And here I’ve written 1,500 words so far about a game I’m supposedly halfway through, which leads me to the last I-love-this-horrible-thing point I’ll cover in this post: This game is long. Probably too long, possibly way, way too long. It offers no manual save-files, instead using a system like The Last Express where you can rewind time in week-long chunks and try for better outcomes (with, mercifully, the same random seed applied*). Since bad outcomes can leave you sufficiently resource-poor to make gameplay more frustrating than fun, you’ll likely rewind rather often, adding even more length to the game as you call repeated do-overs on particularly rough weeks, the resolution of which can take up yet another real-world hour or so.
The frame story names goals that sound outrageous at the start: the player character has six months to retirement, and wants to amass $500,000 before then, so as to settle a dangerous debt. At first, seems impossible that the game literally means that you’ll go through the dispatch-loop 180 times, and will need to somehow net an average of $500,000 ÷ 180 = $2,777.78 per day. Not when you start with a $1,000-per-week salary, and the music-selection screen actively encourages you to spend hundreds of in-game dollars on new music (flipping through a lovely paper catalog, in just another the game’s so-lovely, so-bizarre one-off specialized interfaces). Not with so many other purchasable perks for keeping your bosses and subordinates happy. Surely, surely the player’s cash is for discretionary spending, and let’s just see where the story takes us.

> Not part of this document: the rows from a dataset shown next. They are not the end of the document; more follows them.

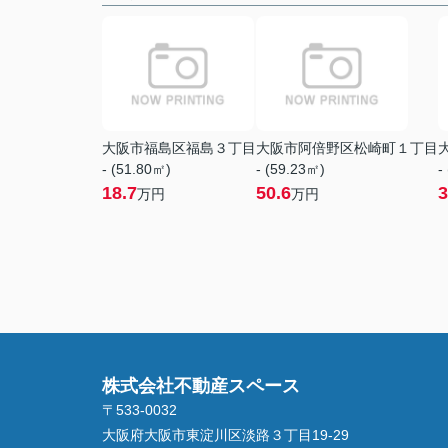
大阪市福島区福島３丁目
大阪市阿倍野区松崎町１丁目
- (51.80㎡)
- (59.23㎡)
-
18.7
50.6
3
万円
万円
株式会社不動産スペース
〒533-0032
大阪府大阪市東淀川区淡路３丁目19-29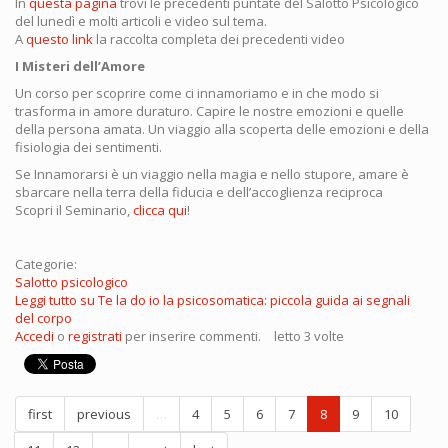
In
questa pagina
trovi le precedenti puntate del Salotto Psicologico
del lunedì e molti articoli e video sul tema.
A
questo link
la raccolta completa dei precedenti video
I Misteri dell’Amore
Un corso per scoprire come ci innamoriamo e in che modo si
trasforma in amore duraturo. Capire le nostre emozioni e quelle
della persona amata. Un viaggio alla scoperta delle emozioni e della
fisiologia dei sentimenti.
Se Innamorarsi è un viaggio nella magia e nello stupore, amare è
sbarcare nella terra della fiducia e dell’accoglienza reciproca
Scopri il Seminario,
clicca qui
!
Categorie:
Salotto psicologico
Leggi tutto
su Te la do io la psicosomatica: piccola guida ai segnali
del corpo
Accedi
o
registrati
per inserire commenti.
letto 3 volte
first
previous
…
4
5
6
7
8
9
10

I hit my 90th in-game day last night. After a slow start, I’ve a better idea of which money-making side-schemes I can dip into without upsetting the cart too much. My character’s bank account lies just south of $200,000. I… I think it means it. This is absurd. I can’t possibly be expected to see this whole flaming mess to the end.
I love it.
* I assume that every player experiences the same prewritten overall set of story arcs, but that the “encounter decks” the player works through are uniquely shuffled for every freshly started game. I’d be curious to know if other players began their games with the same alarmingly bizarre request that mine had.